Your objective: Some lines in the listing may contain the word "chevron". Say how many, with the number alone.

Material for the task:
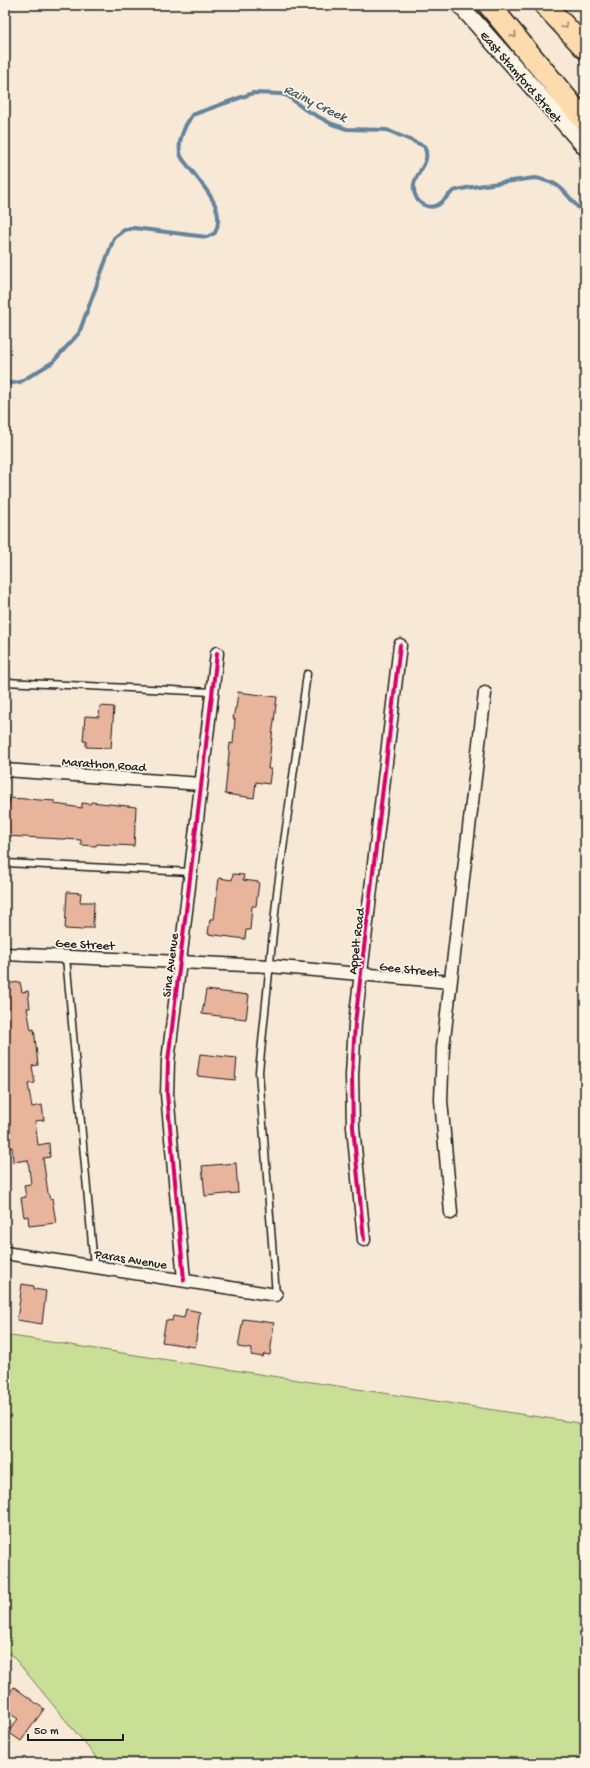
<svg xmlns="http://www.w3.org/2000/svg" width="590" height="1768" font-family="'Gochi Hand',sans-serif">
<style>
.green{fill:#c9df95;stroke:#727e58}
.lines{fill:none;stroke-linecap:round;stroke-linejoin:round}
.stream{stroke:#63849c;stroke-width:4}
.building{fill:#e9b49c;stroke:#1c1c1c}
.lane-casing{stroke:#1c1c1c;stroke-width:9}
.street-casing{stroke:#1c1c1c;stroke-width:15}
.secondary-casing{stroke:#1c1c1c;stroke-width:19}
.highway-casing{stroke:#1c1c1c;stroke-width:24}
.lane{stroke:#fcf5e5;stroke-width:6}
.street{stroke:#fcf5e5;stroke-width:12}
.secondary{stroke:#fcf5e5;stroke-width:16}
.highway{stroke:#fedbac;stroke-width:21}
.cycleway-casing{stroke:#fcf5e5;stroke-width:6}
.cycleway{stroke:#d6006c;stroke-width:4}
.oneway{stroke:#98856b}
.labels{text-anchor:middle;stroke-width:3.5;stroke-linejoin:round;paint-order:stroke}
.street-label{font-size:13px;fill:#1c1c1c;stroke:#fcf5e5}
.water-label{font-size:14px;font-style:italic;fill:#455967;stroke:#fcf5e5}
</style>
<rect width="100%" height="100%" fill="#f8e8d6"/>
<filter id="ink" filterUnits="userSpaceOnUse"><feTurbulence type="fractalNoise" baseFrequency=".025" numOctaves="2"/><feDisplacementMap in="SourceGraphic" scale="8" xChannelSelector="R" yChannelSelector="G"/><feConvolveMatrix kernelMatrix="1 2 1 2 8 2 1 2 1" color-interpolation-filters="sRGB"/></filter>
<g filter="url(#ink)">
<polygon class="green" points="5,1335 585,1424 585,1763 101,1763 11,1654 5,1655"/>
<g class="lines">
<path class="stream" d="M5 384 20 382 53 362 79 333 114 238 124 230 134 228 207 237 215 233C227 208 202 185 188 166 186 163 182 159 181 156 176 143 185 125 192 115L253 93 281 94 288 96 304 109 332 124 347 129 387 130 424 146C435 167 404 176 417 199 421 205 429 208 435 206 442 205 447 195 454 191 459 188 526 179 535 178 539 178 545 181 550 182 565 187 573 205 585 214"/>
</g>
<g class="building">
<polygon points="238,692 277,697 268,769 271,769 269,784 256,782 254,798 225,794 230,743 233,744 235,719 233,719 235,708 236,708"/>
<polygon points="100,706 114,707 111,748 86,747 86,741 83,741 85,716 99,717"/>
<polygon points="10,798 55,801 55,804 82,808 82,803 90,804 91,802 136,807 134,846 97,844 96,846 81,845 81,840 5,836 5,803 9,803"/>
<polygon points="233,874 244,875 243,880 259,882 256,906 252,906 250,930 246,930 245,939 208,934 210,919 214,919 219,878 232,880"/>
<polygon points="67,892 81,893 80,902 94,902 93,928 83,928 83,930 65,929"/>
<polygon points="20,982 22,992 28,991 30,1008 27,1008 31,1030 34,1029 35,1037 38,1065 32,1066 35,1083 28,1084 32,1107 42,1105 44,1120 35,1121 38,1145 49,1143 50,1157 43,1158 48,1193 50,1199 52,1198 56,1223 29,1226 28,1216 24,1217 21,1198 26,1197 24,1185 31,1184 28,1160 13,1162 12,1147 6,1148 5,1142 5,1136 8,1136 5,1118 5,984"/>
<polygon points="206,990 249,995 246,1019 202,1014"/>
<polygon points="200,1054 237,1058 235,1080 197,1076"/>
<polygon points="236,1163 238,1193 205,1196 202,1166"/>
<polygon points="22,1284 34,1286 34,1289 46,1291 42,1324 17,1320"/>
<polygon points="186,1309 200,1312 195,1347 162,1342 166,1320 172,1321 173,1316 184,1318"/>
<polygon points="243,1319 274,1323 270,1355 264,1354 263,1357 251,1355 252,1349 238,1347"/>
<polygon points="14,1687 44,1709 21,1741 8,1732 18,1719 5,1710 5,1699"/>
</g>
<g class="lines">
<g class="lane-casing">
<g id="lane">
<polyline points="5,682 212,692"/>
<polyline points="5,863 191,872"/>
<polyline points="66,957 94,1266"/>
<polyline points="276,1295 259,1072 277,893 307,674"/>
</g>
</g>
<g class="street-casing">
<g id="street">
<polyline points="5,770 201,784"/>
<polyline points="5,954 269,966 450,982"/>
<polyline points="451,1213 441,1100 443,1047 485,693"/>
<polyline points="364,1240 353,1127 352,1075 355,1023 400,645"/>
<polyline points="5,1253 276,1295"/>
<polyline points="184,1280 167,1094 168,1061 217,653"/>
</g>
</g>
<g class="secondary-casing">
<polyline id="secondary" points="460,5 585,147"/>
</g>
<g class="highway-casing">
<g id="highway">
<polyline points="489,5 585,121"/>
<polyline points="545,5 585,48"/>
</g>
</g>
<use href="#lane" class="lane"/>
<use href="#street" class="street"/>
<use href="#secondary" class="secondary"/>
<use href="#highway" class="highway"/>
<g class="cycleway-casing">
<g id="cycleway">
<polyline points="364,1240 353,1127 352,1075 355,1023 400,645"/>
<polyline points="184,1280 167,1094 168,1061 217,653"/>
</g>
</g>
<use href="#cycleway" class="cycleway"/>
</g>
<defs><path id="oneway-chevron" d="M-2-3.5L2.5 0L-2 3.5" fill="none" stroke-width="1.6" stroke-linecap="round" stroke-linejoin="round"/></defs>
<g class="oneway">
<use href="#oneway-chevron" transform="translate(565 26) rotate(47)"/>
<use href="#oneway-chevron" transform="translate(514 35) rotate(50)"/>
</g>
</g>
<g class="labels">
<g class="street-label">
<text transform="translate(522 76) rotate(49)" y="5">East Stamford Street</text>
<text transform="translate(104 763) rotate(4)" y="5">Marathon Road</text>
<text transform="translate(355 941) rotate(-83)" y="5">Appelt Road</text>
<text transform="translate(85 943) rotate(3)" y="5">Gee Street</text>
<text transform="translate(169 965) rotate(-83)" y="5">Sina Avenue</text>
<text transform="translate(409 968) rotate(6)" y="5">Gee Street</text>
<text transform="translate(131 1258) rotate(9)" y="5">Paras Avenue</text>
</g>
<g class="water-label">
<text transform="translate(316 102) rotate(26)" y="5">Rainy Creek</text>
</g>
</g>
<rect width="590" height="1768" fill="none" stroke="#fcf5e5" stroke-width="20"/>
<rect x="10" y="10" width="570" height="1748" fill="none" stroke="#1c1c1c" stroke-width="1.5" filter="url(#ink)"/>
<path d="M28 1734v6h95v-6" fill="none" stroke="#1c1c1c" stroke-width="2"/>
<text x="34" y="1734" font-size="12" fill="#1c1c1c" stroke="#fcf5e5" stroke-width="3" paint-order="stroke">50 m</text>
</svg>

Solution for this task: 3